Start of TEXT PASSAGE
Example 3: Answer the following questions :

(a) Time period of a particle in SHM depends on the force constant \(k\) and mass \(m\) of the particle:
\(T=2 \pi \sqrt{\frac{m}{k}}\). A simple pendulum executes SHM approximately. Why then is the time period of a pendulum independent of the mass of the pendulum?
(b) The motion of a simple pendulum is approximately simple harmonic for small angle oscillations. For larger angles of oscillation, a more involved analysis
shows that \(T\) is greater than \(2 \pi \sqrt{\frac{l}{g}}\). Think of a qualitative argument to appreciate this result.
(c) A man with a wristwatch on his hand falls from the top of a tower. Does the watch give the correct time during the free fall?
(d) What is the frequency of oscillation of a simple pendulum mounted in a cabin that is freely falling under gravity?

Solution:

(a) In the case of a spring, \(\dot{k}\) does not depend upon \(m\). However, in case of a simple pendulum, \(k\) is directly proportional to \(m\) and hence the ratio \(\frac{m}{k}\) is a constant quantity.
End of TEXT PASSAGE
Start of DATA SUPPLIED
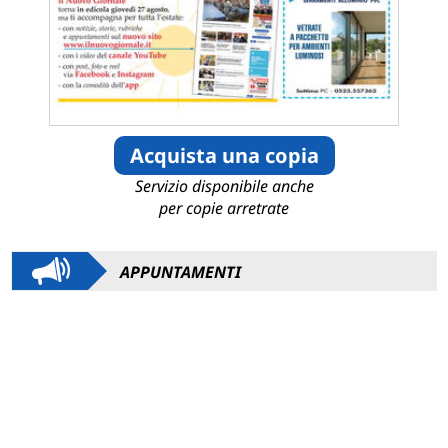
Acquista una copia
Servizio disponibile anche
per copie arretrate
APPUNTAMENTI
End of DATA SUPPLIED
Start of DATA SUPPLIED
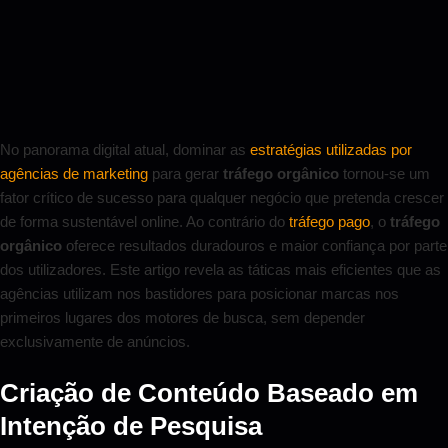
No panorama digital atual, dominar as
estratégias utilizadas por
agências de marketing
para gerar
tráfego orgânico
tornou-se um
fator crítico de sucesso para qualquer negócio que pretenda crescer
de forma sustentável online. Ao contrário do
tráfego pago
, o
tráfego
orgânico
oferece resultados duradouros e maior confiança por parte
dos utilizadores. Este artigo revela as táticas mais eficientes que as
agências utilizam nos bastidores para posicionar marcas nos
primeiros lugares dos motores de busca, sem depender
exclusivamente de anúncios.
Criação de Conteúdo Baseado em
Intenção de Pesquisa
End of DATA SUPPLIED
§ WHAT THE TASK REQUIRES: Write out the whole pendulum text again, word for word and symbol for symbol. These lines stand apart from the pendulum text and are separate material.

§ RESULT BELOW:
Example 3: Answer the following questions :

(a) Time period of a particle in SHM depends on the force constant \(k\) and mass \(m\) of the particle:
\(T=2 \pi \sqrt{\frac{m}{k}}\). A simple pendulum executes SHM approximately. Why then is the time period of a pendulum independent of the mass of the pendulum?
(b) The motion of a simple pendulum is approximately simple harmonic for small angle oscillations. For larger angles of oscillation, a more involved analysis
shows that \(T\) is greater than \(2 \pi \sqrt{\frac{l}{g}}\). Think of a qualitative argument to appreciate this result.
(c) A man with a wristwatch on his hand falls from the top of a tower. Does the watch give the correct time during the free fall?
(d) What is the frequency of oscillation of a simple pendulum mounted in a cabin that is freely falling under gravity?

Solution:

(a) In the case of a spring, \(\dot{k}\) does not depend upon \(m\). However, in case of a simple pendulum, \(k\) is directly proportional to \(m\) and hence the ratio \(\frac{m}{k}\) is a constant quantity.